The leaders of the International Monetary Fund (IMF) and the World Bank have warned that the large scale of international tax avoidance revealed by the Panama Papers represents a “great concern” for the global economy and is having a “tremendously negative effect on our mission to end poverty”.

Christine Lagarde, the managing director of the IMF, said the Panama Papers, an unprecedented leak of 11.5 million files from offshore law firm Mossack Fonseca, showed that the international tax rules appear to be skewed towards the global rich.

“Clearly what has resulted from the review of these Panama Papers indicates that however important [international tax rules to prevent] base erosion and profit shifting … it is unfinished business,” she said in an opening address to the meeting.

When taxes are evaded, when state assets are taken and put into these havens, all of these things can have a tremendous negative effect on our mission to end poverty.

Lagarde said more global cooperation is needed to stop tax avoidance and to ensure “the net does not have little loopholes here and there”.

“A lot of things have gone global but there is one thing that has not gone global and that is tax. It is still very much a local affair,” she said adding that “international cooperation really has to be significantly improved and we are happy to play our part.”
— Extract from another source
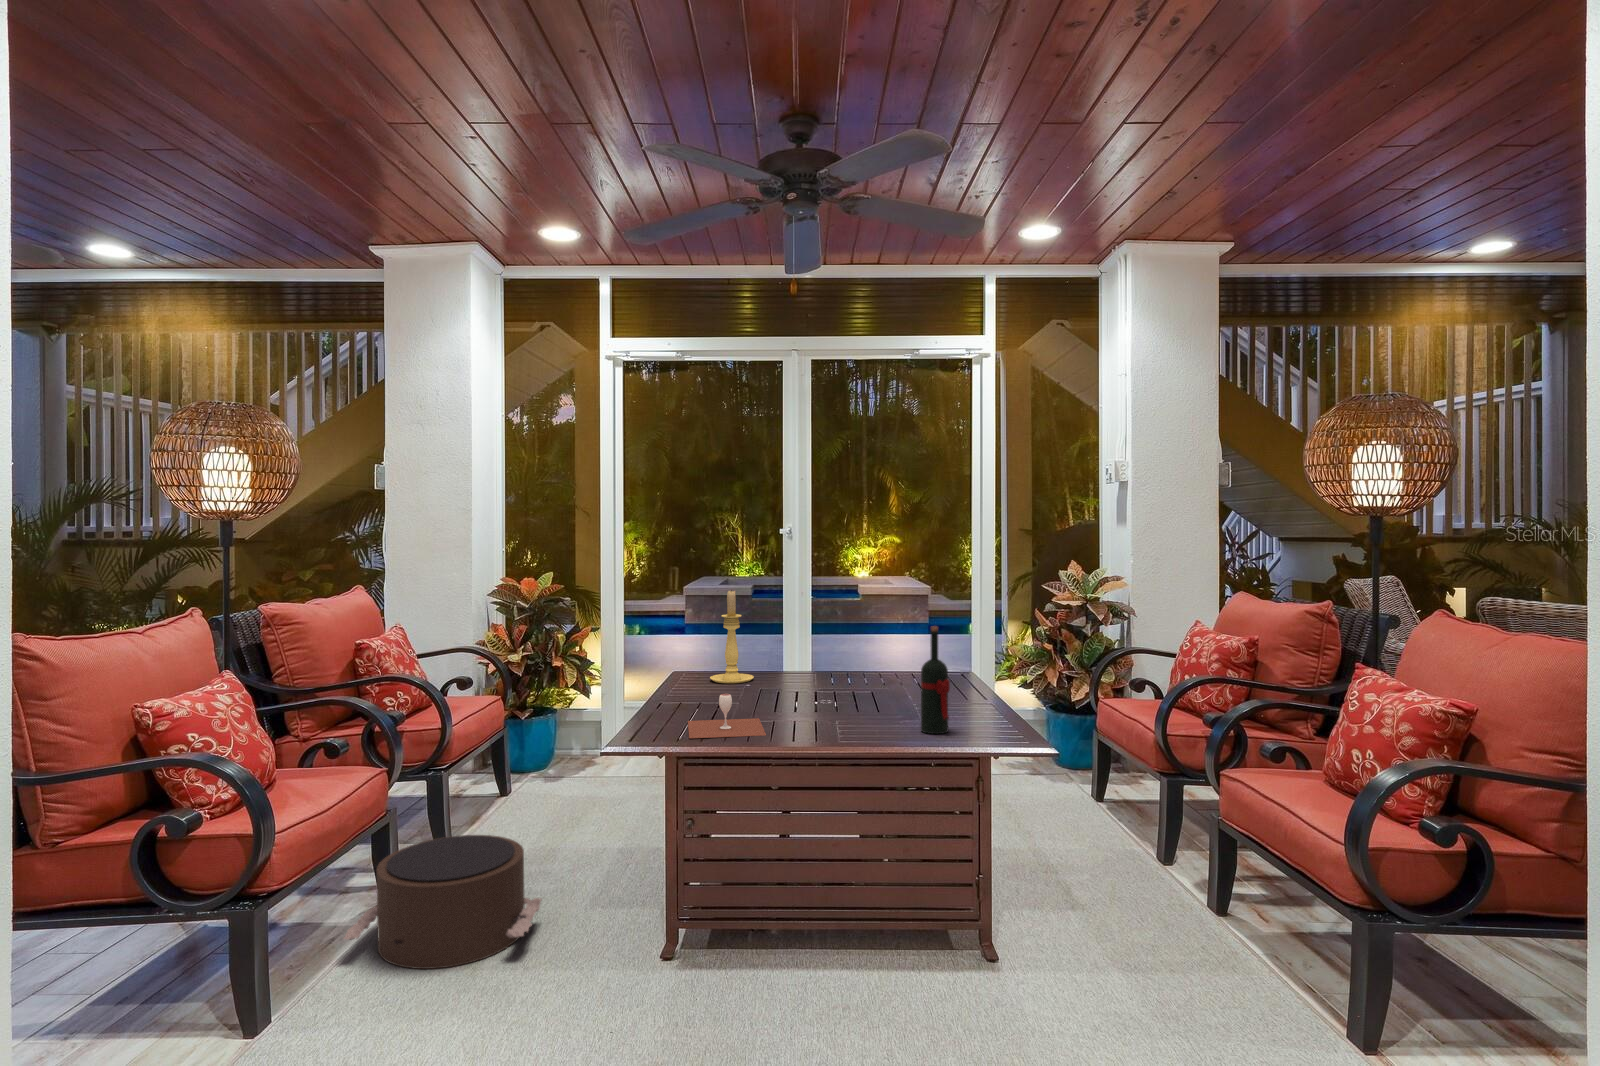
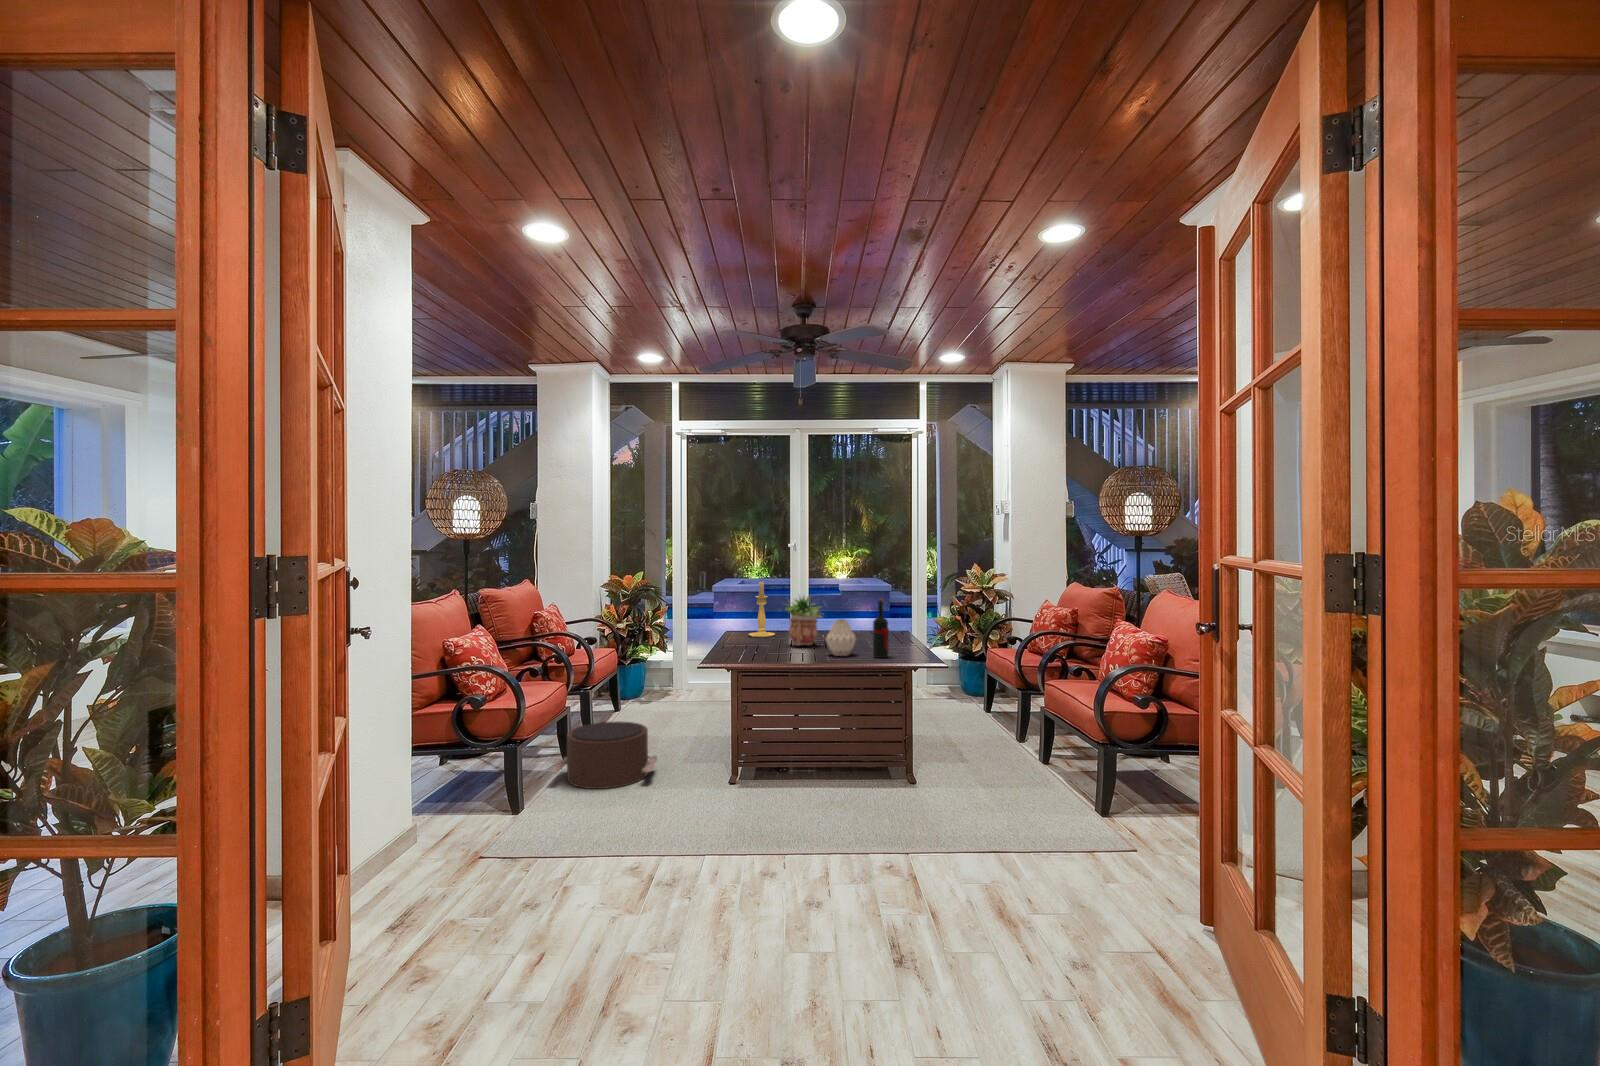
potted plant: none [762,614,836,704] -> present [786,597,822,646]
vase: none [836,662,891,729] -> present [826,619,856,656]
wine glass: present [688,694,766,738] -> none [741,637,787,661]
The President of the World Bank, Jim Yong Kim, said the revelations that many of the world’s richest and most powerful people are avoiding paying millions in taxes by hiding money from the taxman in offshore havens is a “great, great concern” and “very, very damaging” to the bank’s “mission to end extreme poverty”.

“When taxes are evaded, when state assets are taken and put into these havens, all of these things can have a tremendous negative effect on our mission to end poverty and boost prosperity,” Kim said as he opened the Spring Meetings of the World Bank and IMF in Washington.

The Panama Papers fallout has forced the EU to target tax havens used by big firms with new tax rules.